A recent study by JD Power found that EV owners have become increasingly frustrated with their home charging experience for several reasons, including higher electricity rates and charging speeds.

Declining home charging satisfaction among EV owners

Inflation (via the Consumer Price Index) rose at the fastest rate in roughly 40 years following the pandemic, with the prices of everything from lumber to eggs soaring.

Electricity rates were no safe haven. The latest Energy Information Administration data shows average residential rates rose in the US by nearly 10% in 2022 to 14.96 cents per kilowatt-hour from 13.72 in December 2021.

According to JD Power’s recently released US Electric Vehicle Experience Home Charging Study, rising electricity rates are a significant reason for dissatisfaction with home EV charging.

Perhaps, more importantly, the study also shows only 51% of EV owners had knowledge of their utility companies’ programs to assist with home charging. Adrian Chung, director of utility intelligence at JD Power, explains:

By increasing awareness of available rebates or incentives, EV owners will benefit. This can snowball into helping potential EV owners make a more informed purchase decision, as well as minimizing home charging concerns and supporting greater EV adoption.

Several utility companies offer incentives and rebates for purchasing and installing home EV charging infrastructure. For incentives in your area, you can check with your utility company, or ChargePoint has compiled a list by state.

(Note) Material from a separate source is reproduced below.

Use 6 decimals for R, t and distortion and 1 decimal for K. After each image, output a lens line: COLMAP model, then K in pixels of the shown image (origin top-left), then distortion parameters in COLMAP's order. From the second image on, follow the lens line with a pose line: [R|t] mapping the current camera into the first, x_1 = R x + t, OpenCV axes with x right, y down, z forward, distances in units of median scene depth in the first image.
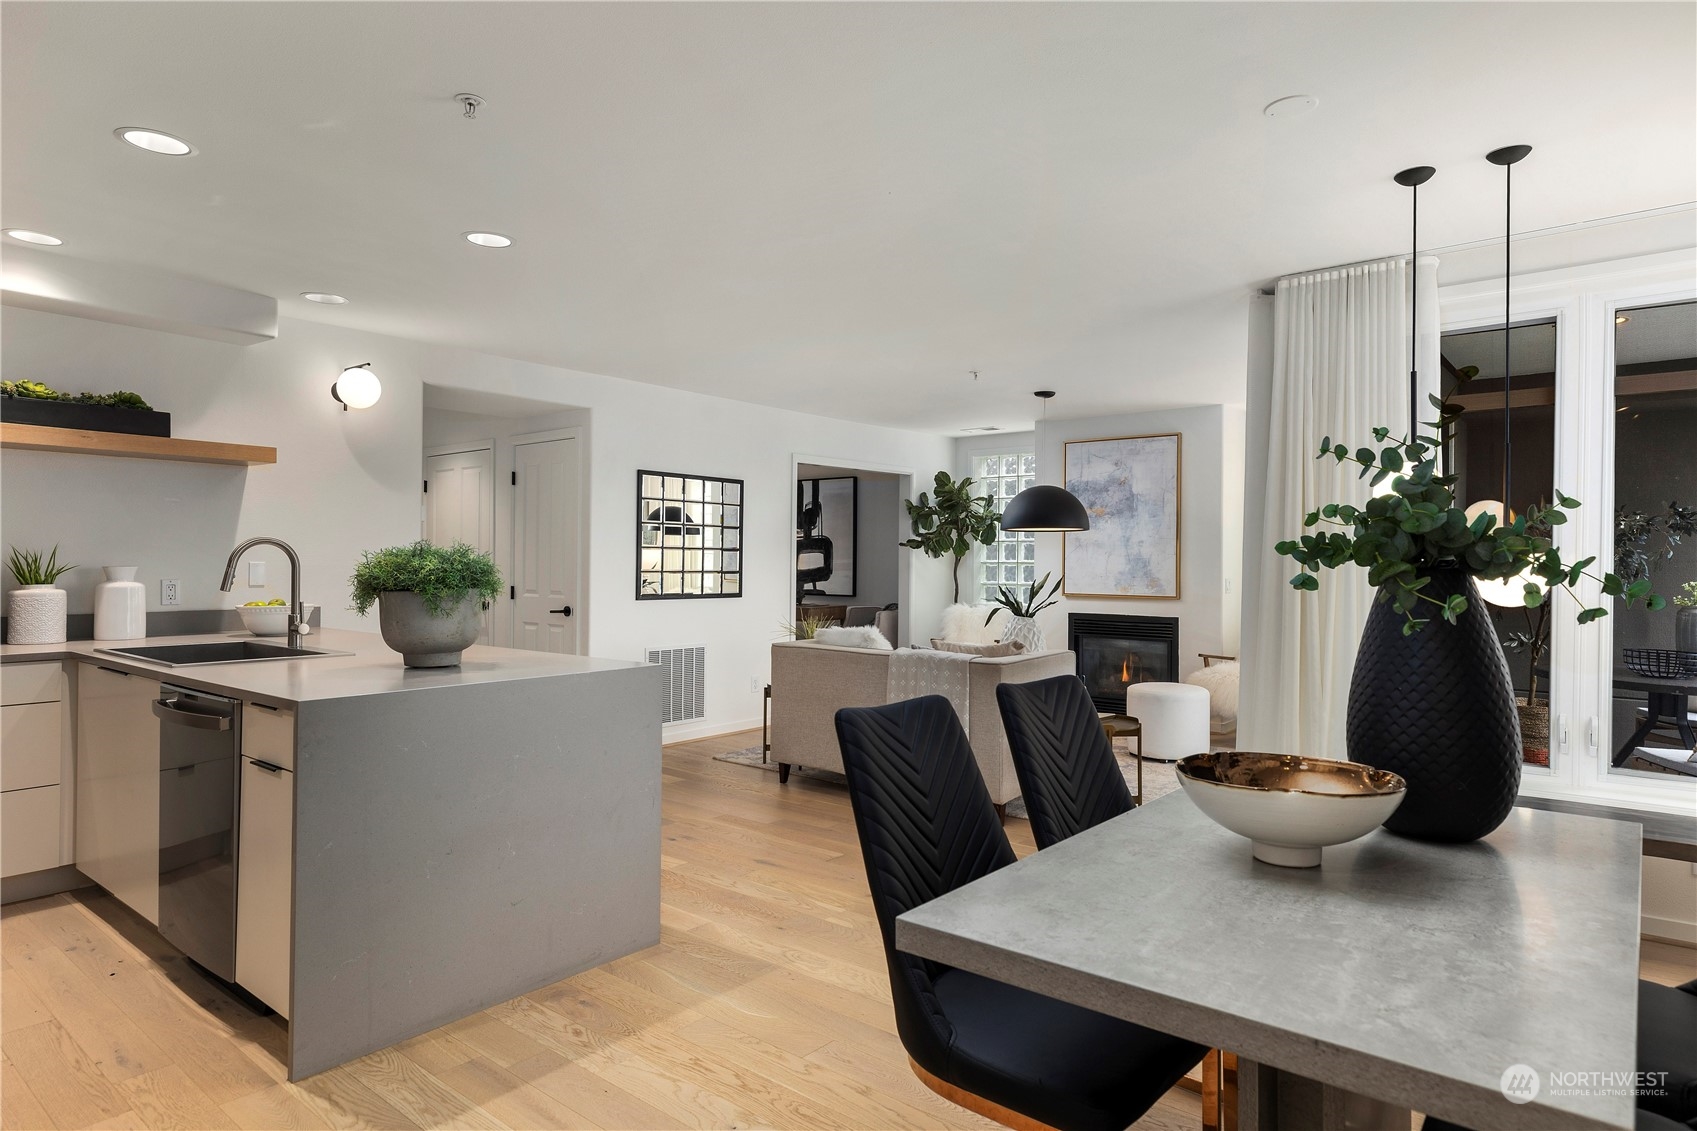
lens RADIAL K [[966.4, 0, 852.5], [0, 966.4, 558.8], [0, 0, 1]] dist [0.011129, 0.000367]
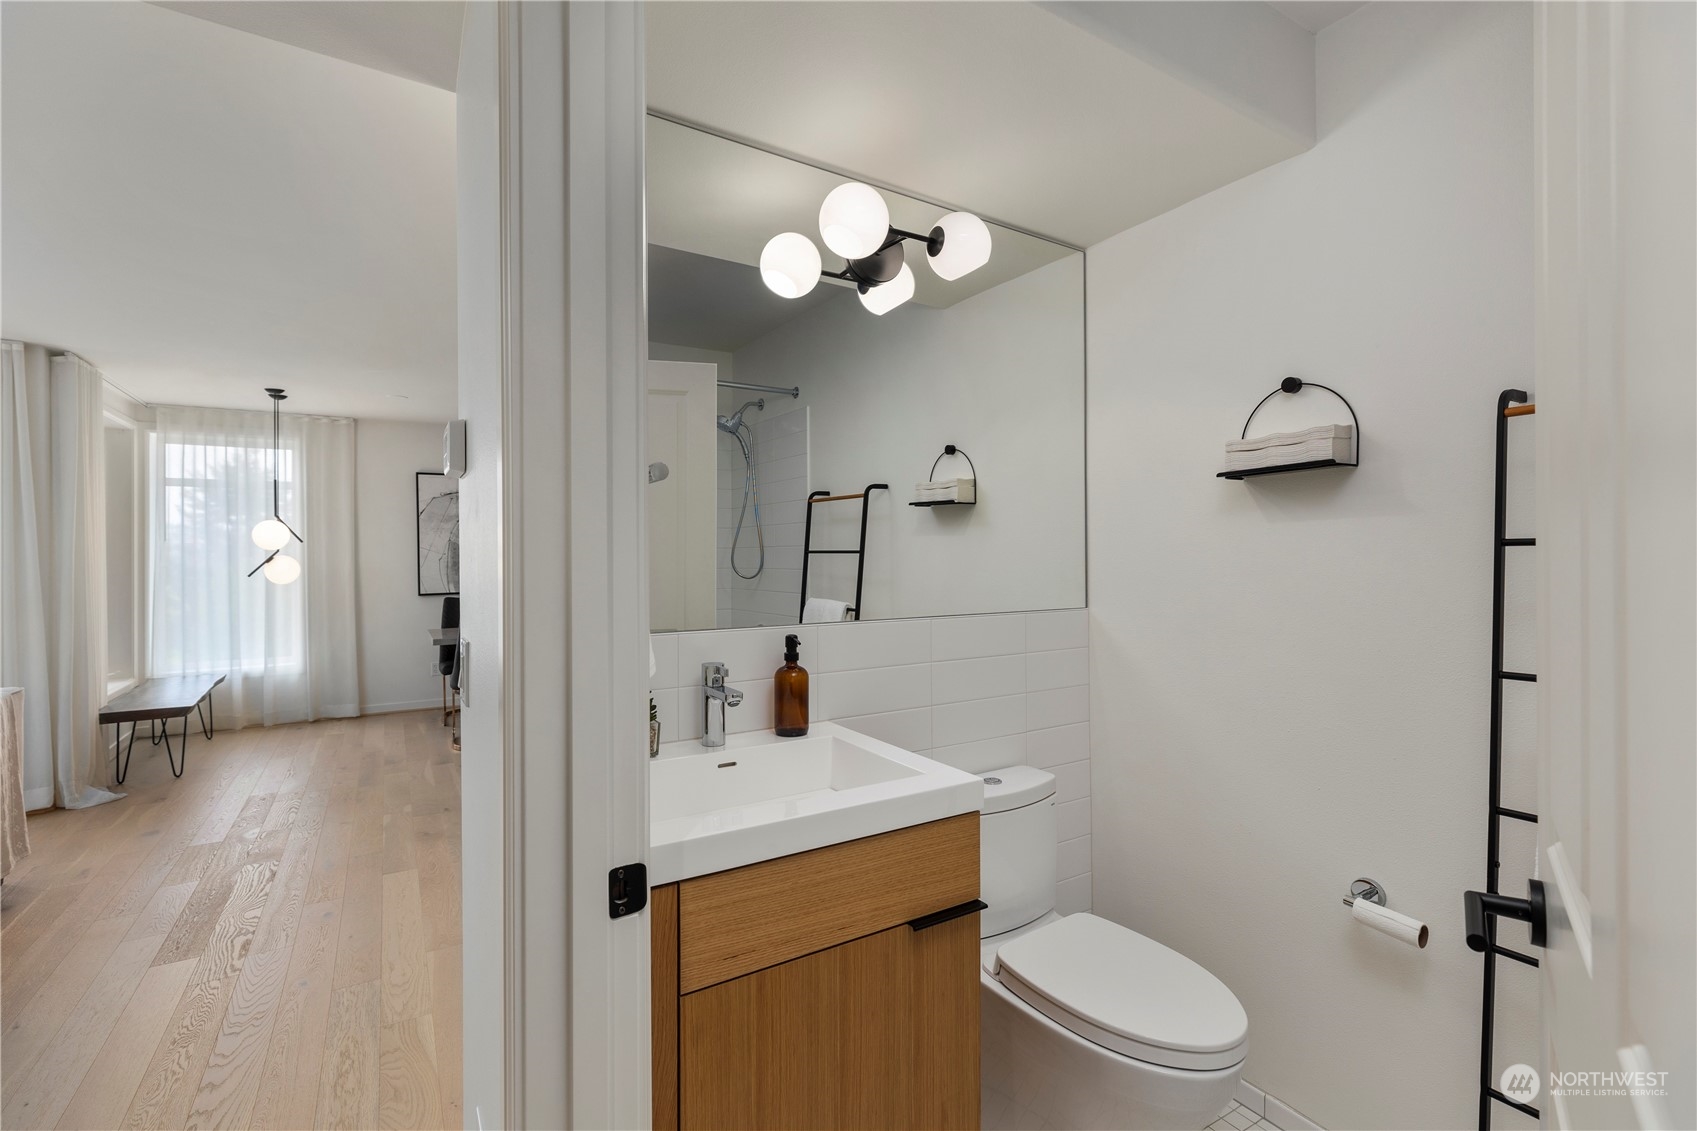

Another reason for the falling satisfaction is charging speed. Satisfaction improved significantly when moving from a Level 1 to a Level 2 charger.

Although over two-thirds of EV owners use a Level 2 charger, this year’s study found that 2022 and 2023 EV owners are less satisfied than 2021 and 2020 owners.

Brent Gruber, executive director of the EV practice at JD Power, explains, “improving the home charging experience should be a common goal shared by all,” adding:

There are programs available today that will help EV owners with the startup costs, such as installing or upgrading to a faster Level 2 charger. There are also programs designed to save EV owners money with the ongoing costs of charging their vehicle, like scheduling to charge during the most affordable time of the day.

Again, the study found that most EV owners have little awareness of the programs and incentives being offered.

Scheduling a charging time increased charging satisfaction, with the highest being among them using the vehicle’s mobile app. As far as home charging units, Tesla ranked highest for level 2 chargers, followed by GRIZZL-E and Emporia.

Electrek’s Take

The Inflation Reduction Act, passed last August, is designed to bring energy costs down. According to the White House Briefing, “families that take advantage of clean energy and EV tax credits will save more than $1,000 per year.”

Through the federal tax credit, EV buyers are eligible for a credit of 30% (up to $1,000) of the cost of their home EV charger.

The findings of the study indicate one thing – more awareness is needed. Although there is not much we can do to influence energy rates, there are ways to save money and increase satisfaction.

One of the best ways to find out what incentives you are eligible for is by calling your utility company directly.

Utility companies can play an integral role in the rollout of zero-emission electric vehicles by working with their customers and using technology like vehicle-to-grid (V2G) to save energy demand during peak hours and bring down energy costs.